* [Exercise objective] Your reply should consist solely of the lines from the one containing "M 51,1468 L 262,1426" through the end of the data, restated word for word.

Provided information START

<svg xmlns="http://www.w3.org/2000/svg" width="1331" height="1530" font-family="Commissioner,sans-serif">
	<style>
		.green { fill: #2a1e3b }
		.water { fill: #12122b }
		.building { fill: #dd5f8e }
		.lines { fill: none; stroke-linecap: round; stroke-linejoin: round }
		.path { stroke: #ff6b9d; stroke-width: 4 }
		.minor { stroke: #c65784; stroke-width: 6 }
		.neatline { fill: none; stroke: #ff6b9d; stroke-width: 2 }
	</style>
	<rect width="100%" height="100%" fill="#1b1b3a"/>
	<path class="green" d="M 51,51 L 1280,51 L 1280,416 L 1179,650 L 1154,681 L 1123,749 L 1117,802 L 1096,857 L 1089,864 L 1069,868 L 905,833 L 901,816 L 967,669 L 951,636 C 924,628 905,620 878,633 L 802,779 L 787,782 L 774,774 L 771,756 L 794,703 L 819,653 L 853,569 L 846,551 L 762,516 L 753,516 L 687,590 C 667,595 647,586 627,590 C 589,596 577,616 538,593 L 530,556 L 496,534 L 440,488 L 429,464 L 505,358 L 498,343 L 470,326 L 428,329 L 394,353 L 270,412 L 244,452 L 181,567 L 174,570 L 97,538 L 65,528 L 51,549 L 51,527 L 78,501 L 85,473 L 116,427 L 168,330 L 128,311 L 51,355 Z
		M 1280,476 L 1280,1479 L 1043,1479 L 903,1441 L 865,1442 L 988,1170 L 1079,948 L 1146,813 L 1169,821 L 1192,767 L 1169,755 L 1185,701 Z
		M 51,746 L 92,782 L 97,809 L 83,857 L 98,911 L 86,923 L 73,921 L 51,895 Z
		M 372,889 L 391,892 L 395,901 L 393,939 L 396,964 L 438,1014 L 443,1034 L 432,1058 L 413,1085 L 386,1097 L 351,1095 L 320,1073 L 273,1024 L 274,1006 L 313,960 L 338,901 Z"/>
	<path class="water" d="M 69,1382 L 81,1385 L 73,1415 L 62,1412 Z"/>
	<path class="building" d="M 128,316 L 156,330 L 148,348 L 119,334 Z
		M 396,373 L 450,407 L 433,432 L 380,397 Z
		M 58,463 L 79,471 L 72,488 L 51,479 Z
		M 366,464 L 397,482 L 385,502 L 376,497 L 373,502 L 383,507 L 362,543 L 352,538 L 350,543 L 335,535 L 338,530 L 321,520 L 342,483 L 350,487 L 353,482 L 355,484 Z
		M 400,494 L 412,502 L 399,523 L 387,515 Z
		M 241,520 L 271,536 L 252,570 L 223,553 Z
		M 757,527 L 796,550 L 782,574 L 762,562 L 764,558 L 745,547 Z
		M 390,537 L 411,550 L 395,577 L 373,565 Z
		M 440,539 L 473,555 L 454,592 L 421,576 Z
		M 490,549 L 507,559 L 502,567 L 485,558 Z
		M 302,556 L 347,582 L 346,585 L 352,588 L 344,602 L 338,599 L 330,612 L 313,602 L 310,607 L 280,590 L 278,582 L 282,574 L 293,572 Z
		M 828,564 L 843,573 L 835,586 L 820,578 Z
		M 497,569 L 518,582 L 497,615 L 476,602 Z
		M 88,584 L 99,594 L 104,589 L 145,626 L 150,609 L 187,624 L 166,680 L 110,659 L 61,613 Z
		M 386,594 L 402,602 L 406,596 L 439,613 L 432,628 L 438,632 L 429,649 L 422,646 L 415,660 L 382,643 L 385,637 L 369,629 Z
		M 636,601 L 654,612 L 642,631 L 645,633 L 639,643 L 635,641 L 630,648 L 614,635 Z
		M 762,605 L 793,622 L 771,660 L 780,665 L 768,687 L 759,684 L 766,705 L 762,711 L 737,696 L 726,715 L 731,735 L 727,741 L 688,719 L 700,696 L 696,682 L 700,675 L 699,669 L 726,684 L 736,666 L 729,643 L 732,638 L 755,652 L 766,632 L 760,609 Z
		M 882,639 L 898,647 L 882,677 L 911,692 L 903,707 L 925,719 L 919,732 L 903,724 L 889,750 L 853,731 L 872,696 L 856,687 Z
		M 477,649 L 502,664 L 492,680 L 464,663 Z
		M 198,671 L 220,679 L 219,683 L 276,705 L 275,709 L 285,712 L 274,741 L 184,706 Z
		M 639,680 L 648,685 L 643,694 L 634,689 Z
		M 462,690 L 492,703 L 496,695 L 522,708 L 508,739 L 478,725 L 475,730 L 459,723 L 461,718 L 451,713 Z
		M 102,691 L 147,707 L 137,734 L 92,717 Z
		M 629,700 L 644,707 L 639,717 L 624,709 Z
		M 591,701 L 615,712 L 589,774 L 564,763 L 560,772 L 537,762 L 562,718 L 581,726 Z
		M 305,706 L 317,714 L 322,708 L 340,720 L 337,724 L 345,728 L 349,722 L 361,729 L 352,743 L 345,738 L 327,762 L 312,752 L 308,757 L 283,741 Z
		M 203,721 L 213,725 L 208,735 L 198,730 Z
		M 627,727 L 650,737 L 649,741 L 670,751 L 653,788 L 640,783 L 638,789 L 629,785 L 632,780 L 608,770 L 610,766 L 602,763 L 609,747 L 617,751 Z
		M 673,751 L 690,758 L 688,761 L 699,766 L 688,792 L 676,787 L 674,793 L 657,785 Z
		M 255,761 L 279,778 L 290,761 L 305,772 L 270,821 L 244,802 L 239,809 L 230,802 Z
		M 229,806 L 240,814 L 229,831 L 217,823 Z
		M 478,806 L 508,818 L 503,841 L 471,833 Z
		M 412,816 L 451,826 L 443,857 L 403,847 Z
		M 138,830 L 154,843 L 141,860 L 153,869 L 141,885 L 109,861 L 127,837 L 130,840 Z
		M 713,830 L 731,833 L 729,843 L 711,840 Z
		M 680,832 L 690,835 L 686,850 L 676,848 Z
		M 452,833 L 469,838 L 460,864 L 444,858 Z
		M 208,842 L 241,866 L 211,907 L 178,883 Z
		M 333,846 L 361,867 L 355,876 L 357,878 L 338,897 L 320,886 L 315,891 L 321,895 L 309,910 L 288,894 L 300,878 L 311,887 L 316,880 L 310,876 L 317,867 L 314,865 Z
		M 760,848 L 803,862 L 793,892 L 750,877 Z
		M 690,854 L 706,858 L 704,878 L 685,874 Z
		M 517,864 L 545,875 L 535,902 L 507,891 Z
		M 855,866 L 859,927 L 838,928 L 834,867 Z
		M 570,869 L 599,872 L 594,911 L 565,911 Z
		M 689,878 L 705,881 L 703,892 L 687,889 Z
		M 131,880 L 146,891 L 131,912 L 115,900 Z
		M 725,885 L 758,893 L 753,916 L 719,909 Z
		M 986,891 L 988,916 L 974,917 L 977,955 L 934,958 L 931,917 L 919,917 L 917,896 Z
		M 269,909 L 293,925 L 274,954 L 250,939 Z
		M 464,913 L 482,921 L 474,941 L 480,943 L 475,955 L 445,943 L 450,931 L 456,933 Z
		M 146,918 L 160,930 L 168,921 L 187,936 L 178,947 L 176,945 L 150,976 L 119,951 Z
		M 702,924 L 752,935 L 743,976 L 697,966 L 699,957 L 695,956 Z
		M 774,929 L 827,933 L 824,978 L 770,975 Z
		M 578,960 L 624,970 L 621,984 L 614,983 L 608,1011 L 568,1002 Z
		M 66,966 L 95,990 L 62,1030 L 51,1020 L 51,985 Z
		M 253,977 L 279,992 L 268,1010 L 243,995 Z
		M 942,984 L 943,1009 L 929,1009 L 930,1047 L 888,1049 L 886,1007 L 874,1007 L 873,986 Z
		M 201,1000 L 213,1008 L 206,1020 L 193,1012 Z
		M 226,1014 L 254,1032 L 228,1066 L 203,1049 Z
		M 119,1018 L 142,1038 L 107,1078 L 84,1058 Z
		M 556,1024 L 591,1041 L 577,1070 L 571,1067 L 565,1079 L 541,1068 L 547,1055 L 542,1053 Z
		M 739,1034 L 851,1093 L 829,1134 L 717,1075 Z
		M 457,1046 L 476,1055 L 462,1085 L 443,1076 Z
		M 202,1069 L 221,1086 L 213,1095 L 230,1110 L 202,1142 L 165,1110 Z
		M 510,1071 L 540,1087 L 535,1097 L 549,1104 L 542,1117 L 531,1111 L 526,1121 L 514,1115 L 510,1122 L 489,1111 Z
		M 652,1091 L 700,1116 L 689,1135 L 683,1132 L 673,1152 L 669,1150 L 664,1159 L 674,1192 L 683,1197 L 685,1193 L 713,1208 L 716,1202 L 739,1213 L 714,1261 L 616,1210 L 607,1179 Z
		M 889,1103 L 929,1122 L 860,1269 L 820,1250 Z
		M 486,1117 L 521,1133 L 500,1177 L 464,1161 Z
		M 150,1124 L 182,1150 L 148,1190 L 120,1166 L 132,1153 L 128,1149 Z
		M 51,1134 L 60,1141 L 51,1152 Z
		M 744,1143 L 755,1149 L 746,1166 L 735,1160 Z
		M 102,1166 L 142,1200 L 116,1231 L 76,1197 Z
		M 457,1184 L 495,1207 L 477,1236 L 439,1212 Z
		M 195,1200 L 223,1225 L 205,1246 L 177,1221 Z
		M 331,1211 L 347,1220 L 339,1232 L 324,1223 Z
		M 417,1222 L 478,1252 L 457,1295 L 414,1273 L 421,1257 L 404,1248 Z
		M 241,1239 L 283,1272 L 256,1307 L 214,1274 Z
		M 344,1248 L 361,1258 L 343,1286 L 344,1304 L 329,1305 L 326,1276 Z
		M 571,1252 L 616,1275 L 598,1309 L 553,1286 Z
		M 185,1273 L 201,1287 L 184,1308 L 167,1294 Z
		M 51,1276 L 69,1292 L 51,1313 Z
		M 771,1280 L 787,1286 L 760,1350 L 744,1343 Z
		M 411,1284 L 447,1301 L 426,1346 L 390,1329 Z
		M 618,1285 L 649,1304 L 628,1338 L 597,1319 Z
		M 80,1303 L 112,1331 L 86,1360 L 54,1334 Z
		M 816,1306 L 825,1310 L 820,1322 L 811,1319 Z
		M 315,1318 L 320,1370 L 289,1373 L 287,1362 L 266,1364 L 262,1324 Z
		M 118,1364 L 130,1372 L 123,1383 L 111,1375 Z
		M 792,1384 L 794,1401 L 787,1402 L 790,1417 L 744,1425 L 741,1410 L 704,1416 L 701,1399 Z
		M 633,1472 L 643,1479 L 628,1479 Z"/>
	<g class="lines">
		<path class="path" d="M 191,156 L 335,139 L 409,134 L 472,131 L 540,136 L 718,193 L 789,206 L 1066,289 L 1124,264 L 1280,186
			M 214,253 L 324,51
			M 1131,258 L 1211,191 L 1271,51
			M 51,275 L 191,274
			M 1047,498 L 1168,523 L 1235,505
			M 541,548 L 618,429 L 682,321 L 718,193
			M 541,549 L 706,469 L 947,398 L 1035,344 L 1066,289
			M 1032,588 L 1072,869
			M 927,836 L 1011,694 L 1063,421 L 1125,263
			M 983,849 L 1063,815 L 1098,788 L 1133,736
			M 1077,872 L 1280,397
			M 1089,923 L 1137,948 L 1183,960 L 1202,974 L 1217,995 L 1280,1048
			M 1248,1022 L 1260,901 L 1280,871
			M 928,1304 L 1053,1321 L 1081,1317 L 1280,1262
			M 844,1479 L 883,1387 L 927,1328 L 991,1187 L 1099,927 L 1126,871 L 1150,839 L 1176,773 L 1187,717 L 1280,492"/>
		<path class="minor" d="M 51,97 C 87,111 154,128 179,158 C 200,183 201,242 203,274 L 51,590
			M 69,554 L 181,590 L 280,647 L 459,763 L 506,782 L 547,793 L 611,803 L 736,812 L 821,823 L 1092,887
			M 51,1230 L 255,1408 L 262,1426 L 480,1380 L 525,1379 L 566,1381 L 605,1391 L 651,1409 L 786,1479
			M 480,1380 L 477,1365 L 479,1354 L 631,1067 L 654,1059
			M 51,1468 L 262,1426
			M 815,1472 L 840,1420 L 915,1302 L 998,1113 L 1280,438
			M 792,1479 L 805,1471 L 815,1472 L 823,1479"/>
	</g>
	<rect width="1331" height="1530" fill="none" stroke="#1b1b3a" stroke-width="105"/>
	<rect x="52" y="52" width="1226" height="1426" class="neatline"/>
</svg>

Provided information END

* [Written answer]
			M 51,1468 L 262,1426
			M 815,1472 L 840,1420 L 915,1302 L 998,1113 L 1280,438
			M 792,1479 L 805,1471 L 815,1472 L 823,1479"/>
	</g>
	<rect width="1331" height="1530" fill="none" stroke="#1b1b3a" stroke-width="105"/>
	<rect x="52" y="52" width="1226" height="1426" class="neatline"/>
</svg>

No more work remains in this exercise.